§ Given problem 1
Write out the passage on the Pratyeka-Buddhas word for word, everything from "The Paramita heights" down to "by the Pratyeka-Buddhas.".
§ Given problem 2
Extend the passage on the Pratyeka-Buddhas past its final sentence.

§ Quoted passage
*****
In answer to this question, it may be observed that it is possible for the sake of mere categorical convenience to speak of the path of the Pratyeka-Buddhas as being a third path, or what the questioner calls a 'gray path,' lying between the black path of the Black Magician and the white path of the Buddha of Compassion; but such a distinction is rather an arbitrarily convenient one than true to Nature. The very fact that the Pratyeka-Buddhas are Buddhas of a kind, shows that theirs is a 'white path,' to follow the metaphor that the questioner used. But it is a white path which is nevertheless a negative or passive path, instead of being an actively compassionate and beneficent white path, which is what the Buddhas of Compassion follow.

We have thus the path of matter followed by the Brothers of the Shadow or the Black Magicians, which goes downwards; we have also the white path which goes upwards. In the middle, so to speak, of this white path we find the Buddhas of Compassion steadily pressing forwards, but nevertheless deliberately and compassionately keeping in touch with and helping all beings trailing along behind that it is possible to help: the Buddhas of Compassion thus acting as world-leaders and world-guides, and doing so with deliberately compassionate intent; whereas, on the sides, so to speak, of the same white path we find individuals who, their eyes fixed on the glory of the vision before them, are blinded by it and, as it were, forget the suffering thousands of millions of beings trailing along behind.

Thus, then, these Pratyeka-Buddhas press forwards along the white path, doing indeed no harm to anyone, but completely absorbed in their own 'salvation' as the Christians phrase it. They will finally reach their destination where they will rest for aeons. Meanwhile, the general course of evolution, led by the Buddhas of Compassion, will in time pass them by, so that when the Pratyeka-Buddhas finally awaken to their new period of evolution, they will then discover, themselves in the rear, although still on the white path. Remember that the Pratyeka-Buddhas are not actively evil, quite the contrary. They are even a negative or passive kind of spiritual influence in the world; but yet their course is what one can truly and faithfully describe as a sort of spiritual selfishness, yet not an evil kind of selfishness as is the path of the Black Brothers. The Pratyekas must lead pure lives and keep their minds constantly on the celestial vision ahead and do no harm to anyone; but their whole attention is centered on their own 'salvation,' and they progress oblivious of the sufferings and stumbling steps of the uncounted millions behind them.

This is so beautifully and succinctly stated by H. P. B. in The Voice of the Silence:

The rugged Path of four-fold Dhyana winds on uphill. Thrice great is he who climbs the lofty top.
The Paramita heights are crossed by a still steeper path.

These Paramita heights are the heights upon which the Buddhas of Compassion fix their gaze, for theirs is a still steeper path leading to heights far greater than those attained by the Pratyeka-Buddhas.
*****
§ Supplied records
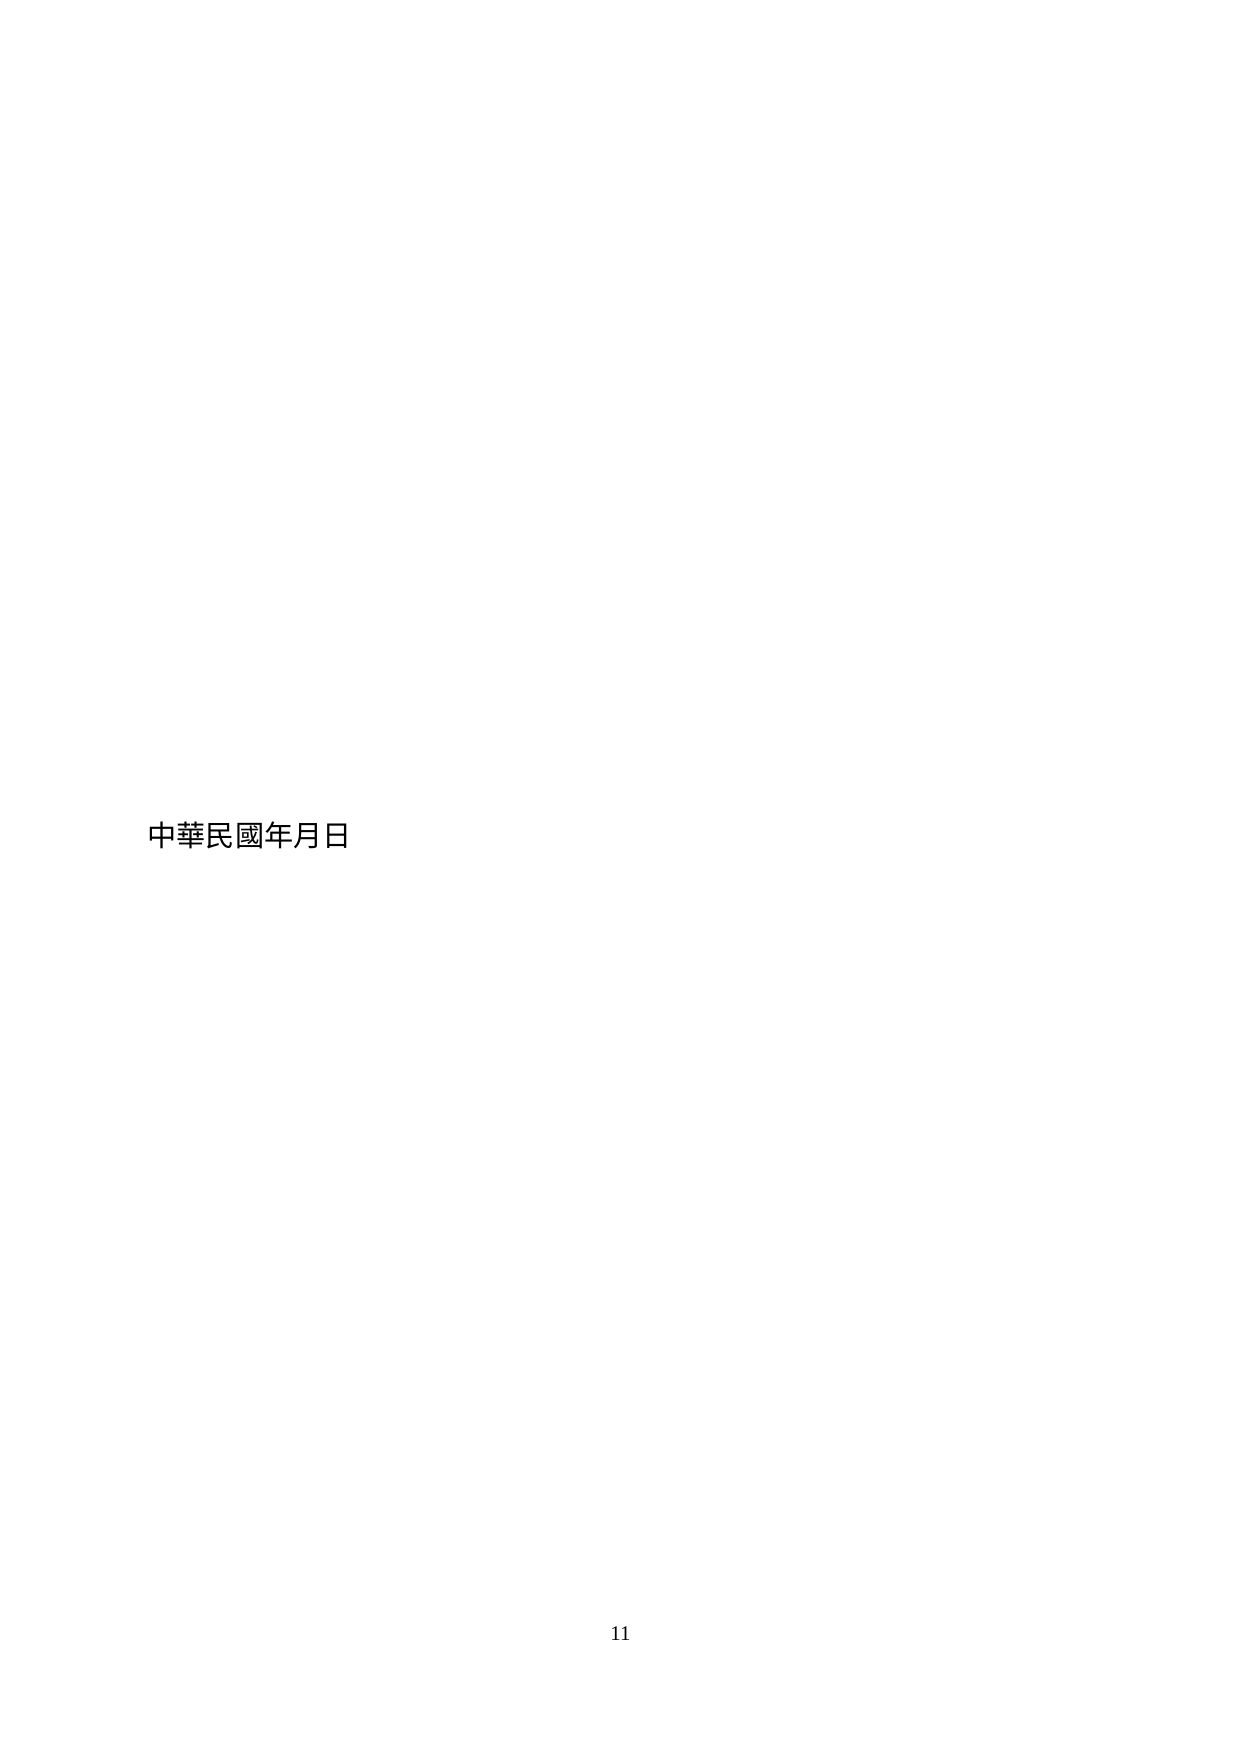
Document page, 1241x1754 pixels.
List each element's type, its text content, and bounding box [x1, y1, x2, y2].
*****
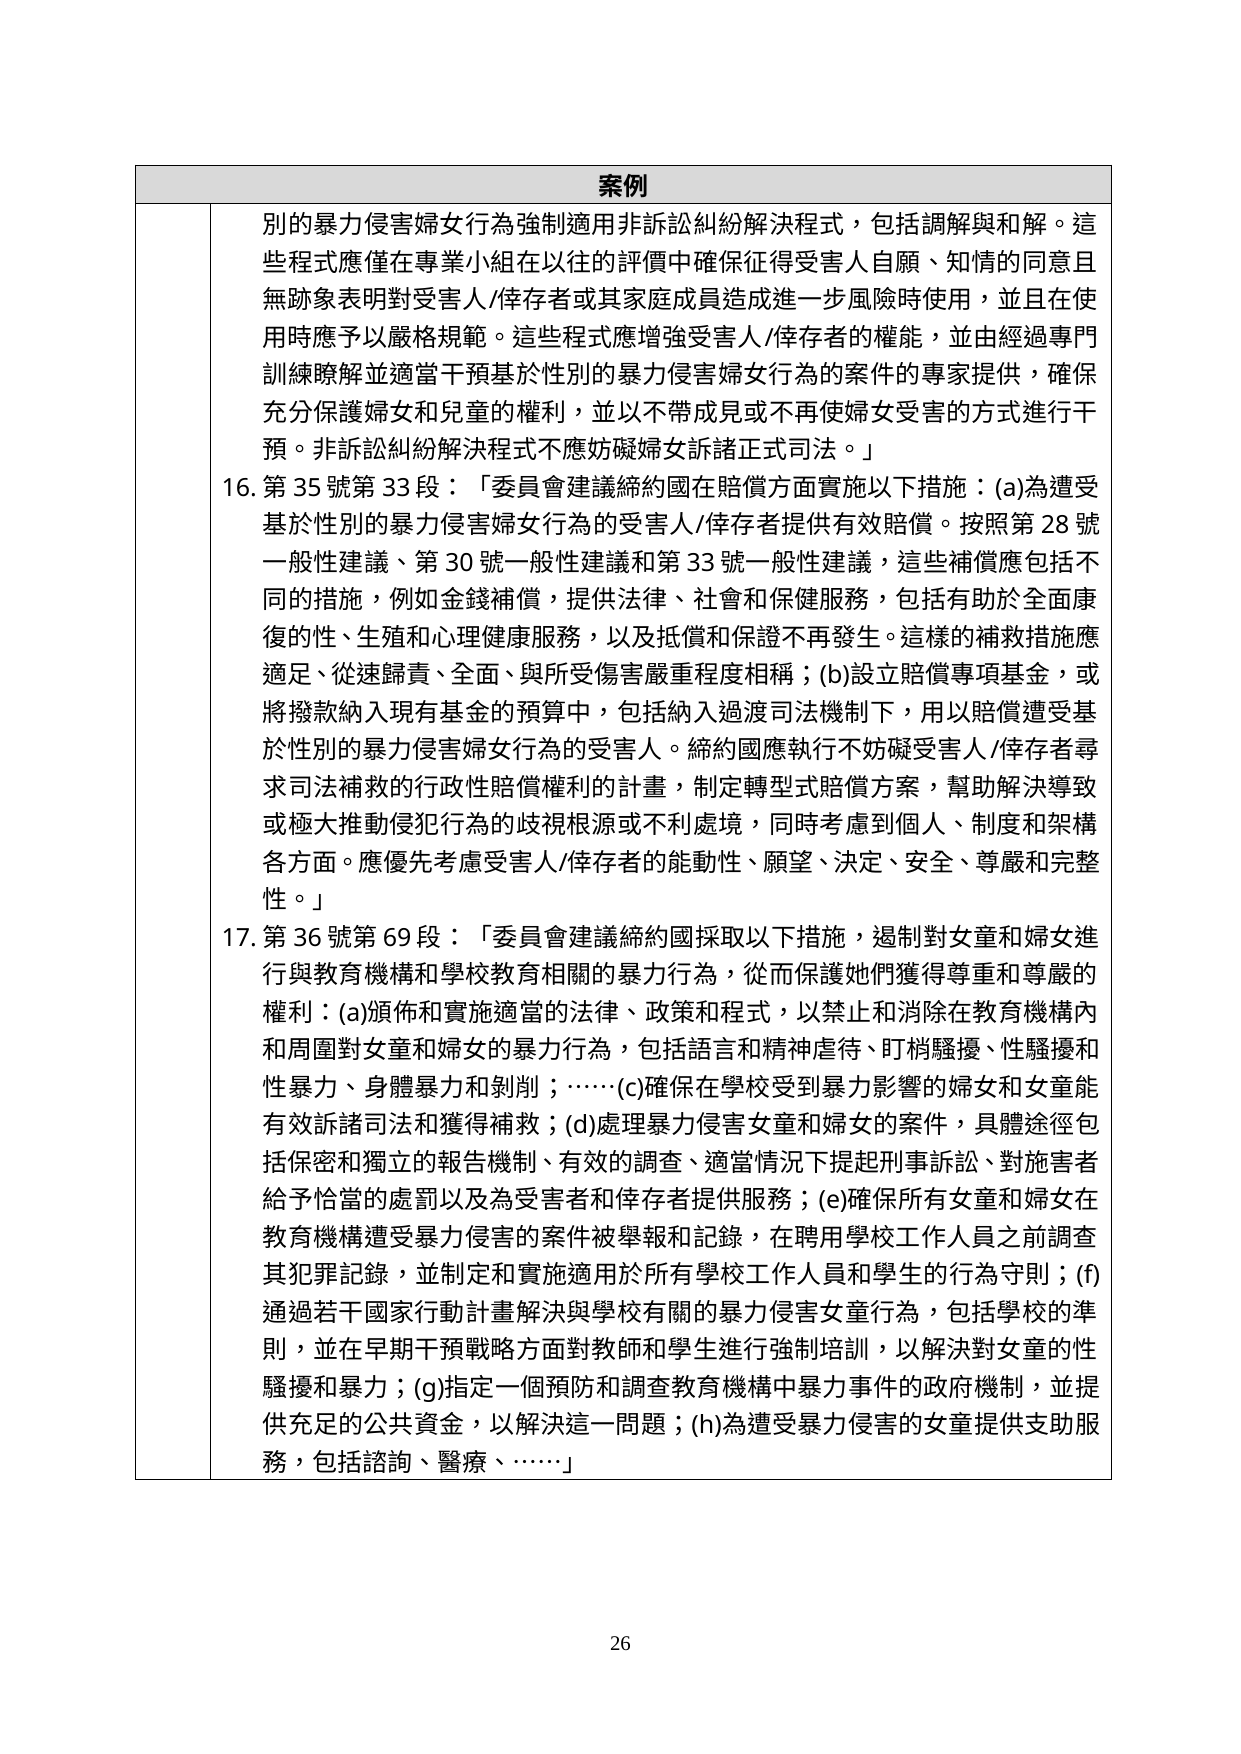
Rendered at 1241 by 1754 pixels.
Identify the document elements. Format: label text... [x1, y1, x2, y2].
*****
§ Output 1
The Paramita heights are crossed by a still steeper path.

These Paramita heights are the heights upon which the Buddhas of Compassion fix their gaze, for theirs is a still steeper path leading to heights far greater than those attained by the Pratyeka-Buddhas.

§ Output 2
Thus these latter are vegetatively or passively good, instead of actively good as are the Compassionate Buddhas. The difference is somewhat like that which we so often find as between two men, both of them fairly good men, both of them on the whole desirous of doing good; but one man of the twain longs to do good because his heart is mightily moved by pity, and he thus goes out of his way in order to do good to others; whereas the other man of the twain merely dreams of doing good, but is still more interested in his own progress forwards and in the matters that pertain to his own advancement. The former man opens his ears to every cry for help, and obeys the instincts and dictates of pity; the latter man likewise may or may not hear the cries as the case may be, but is so involved in his own purposes for self-progress and self-advancement that he forgets, and finally by force of habit becomes selfishly oblivious of, Nature's first mandate — helping where help is needed.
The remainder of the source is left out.